Leader of the temple pack.
Esteemed as the first Zen training monastery of its kind back in 1253, Kencho-ji Temple’s still reigns supreme, taking the number one spot in Kamakura’s five highest-ranked Zen temples.
This Chinese ranking, known as the Five-Mountain System (or “Gozan”), was introduced towards the end of the Kamakura Period and, in turn, Gozan temples flourished as artistic and literary centers for the nobility and samurai class.
While the founder was a powerful Kamakura shogunate, the first head priest at Kencho-ji Temple was Rankei Doryu, a Zen holy leader hailing from China, who instituted strict teachings upon his young novices.

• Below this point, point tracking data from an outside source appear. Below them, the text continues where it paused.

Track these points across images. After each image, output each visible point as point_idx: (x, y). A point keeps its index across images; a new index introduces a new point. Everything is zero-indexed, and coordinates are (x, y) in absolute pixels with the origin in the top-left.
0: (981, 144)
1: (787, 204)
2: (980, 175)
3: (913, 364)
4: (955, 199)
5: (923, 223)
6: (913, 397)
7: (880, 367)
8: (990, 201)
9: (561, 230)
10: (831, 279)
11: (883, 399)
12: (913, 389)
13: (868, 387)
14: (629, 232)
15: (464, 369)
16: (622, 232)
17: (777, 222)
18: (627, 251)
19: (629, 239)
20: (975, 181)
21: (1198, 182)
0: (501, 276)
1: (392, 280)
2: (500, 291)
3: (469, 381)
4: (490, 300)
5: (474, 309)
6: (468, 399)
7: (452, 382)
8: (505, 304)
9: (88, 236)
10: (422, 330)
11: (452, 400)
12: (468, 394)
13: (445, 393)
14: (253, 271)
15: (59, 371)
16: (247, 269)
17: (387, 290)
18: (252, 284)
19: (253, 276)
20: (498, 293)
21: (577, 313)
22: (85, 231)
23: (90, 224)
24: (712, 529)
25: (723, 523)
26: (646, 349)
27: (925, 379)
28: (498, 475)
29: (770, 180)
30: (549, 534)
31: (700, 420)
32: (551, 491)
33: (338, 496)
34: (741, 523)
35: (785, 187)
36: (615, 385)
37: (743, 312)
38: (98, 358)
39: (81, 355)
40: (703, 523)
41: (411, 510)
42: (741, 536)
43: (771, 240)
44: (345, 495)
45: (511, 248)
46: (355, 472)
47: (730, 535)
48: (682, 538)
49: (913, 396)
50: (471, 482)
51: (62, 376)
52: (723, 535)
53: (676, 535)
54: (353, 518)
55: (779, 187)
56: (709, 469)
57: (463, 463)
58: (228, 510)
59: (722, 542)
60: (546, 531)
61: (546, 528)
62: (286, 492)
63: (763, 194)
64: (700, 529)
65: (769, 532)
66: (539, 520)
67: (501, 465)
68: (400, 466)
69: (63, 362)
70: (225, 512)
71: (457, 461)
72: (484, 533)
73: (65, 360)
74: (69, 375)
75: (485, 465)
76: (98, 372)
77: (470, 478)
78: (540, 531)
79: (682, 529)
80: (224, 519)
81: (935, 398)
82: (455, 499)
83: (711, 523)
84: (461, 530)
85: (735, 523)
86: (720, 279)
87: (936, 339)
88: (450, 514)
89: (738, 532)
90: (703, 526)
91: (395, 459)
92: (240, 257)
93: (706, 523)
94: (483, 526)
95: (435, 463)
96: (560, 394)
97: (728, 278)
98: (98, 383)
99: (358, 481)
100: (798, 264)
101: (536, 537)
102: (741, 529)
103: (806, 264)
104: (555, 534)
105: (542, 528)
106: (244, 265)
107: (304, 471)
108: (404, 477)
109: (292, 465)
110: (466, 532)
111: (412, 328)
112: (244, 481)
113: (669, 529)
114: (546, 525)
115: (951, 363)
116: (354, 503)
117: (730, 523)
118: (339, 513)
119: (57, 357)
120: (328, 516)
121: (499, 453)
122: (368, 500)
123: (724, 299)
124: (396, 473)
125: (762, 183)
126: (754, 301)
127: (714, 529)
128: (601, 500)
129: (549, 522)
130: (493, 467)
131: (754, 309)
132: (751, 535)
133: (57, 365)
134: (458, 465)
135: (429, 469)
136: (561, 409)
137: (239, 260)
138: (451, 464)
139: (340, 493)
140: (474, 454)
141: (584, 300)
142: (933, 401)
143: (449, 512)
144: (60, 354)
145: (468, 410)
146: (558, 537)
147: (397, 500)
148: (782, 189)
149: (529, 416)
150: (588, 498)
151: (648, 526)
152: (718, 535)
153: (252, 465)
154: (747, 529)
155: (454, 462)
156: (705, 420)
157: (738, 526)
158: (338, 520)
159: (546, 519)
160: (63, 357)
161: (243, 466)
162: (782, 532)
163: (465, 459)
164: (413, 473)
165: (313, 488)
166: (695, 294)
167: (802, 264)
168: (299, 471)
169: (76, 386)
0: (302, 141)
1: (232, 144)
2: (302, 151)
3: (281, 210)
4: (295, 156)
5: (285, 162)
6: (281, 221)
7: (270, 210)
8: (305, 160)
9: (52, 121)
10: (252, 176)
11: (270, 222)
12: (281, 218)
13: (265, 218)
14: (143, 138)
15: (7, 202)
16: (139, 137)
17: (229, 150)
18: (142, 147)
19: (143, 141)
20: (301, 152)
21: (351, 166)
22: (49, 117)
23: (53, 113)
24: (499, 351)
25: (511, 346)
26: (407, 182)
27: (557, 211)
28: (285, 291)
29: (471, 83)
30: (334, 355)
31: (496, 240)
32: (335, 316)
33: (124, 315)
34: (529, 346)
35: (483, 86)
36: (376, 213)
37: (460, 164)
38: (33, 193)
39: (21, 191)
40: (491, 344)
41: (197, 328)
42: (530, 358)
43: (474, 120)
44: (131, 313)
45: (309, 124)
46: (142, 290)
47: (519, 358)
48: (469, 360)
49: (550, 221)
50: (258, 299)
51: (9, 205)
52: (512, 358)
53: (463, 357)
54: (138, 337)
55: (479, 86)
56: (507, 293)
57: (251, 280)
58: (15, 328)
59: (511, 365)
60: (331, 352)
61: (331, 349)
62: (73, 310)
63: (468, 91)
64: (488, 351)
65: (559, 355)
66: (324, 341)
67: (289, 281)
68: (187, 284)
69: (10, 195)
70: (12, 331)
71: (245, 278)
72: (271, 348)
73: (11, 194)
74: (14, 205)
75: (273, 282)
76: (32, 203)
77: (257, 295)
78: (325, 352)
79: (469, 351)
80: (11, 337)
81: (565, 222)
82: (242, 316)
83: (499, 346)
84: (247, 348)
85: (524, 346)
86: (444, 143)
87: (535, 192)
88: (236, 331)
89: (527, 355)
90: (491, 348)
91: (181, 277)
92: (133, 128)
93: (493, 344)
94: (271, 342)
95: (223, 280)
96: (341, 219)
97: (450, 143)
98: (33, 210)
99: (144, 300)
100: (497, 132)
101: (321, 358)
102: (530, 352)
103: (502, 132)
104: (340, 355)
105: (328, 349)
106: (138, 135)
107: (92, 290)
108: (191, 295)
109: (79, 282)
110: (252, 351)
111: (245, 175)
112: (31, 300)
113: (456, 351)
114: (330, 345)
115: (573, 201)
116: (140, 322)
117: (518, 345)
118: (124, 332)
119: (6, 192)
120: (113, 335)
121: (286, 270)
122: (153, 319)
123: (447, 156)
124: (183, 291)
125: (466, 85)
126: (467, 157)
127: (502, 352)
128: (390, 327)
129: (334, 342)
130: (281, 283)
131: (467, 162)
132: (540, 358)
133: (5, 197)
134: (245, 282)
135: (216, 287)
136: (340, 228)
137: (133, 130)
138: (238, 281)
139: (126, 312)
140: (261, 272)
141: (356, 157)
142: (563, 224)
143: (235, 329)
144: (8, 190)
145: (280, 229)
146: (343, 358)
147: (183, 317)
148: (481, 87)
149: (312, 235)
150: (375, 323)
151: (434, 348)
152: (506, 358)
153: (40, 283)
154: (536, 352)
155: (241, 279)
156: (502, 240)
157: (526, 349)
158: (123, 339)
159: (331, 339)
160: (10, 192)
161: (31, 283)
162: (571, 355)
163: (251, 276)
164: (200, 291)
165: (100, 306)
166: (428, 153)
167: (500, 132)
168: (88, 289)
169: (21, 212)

After passing through the temple’s outer gate (“So-mon”), Kencho-ji’s towering entranceway, with its intricately carved wooden columns and sweeping curved roof, will stop you in your tracks. It’s known as the Enlightenment Gate.
The curvature of a temple’s roof is supposed to repel demons and spirits, but in fact, serves a more practical purpose: to repel rain and snow.
The Buddha Hall, while possessing a serene atmosphere, also has an interesting backstory, once serving as an execution ground dubbed “Hell Valley”. A large, weathered and wooden Jizo Bodhisattva statue stands in the hall’s center. Believed to redeem lost souls who have fallen into the realms of hell, this peacefully seated Jizo statue is said to guide these wandering spirits back to the gates of paradise.
Other highlights include the Zen Hojo Garden whose pond delineates the kanji character for heart (“kokoro”), as well as a grove of ancient 750-year-old juniper trees.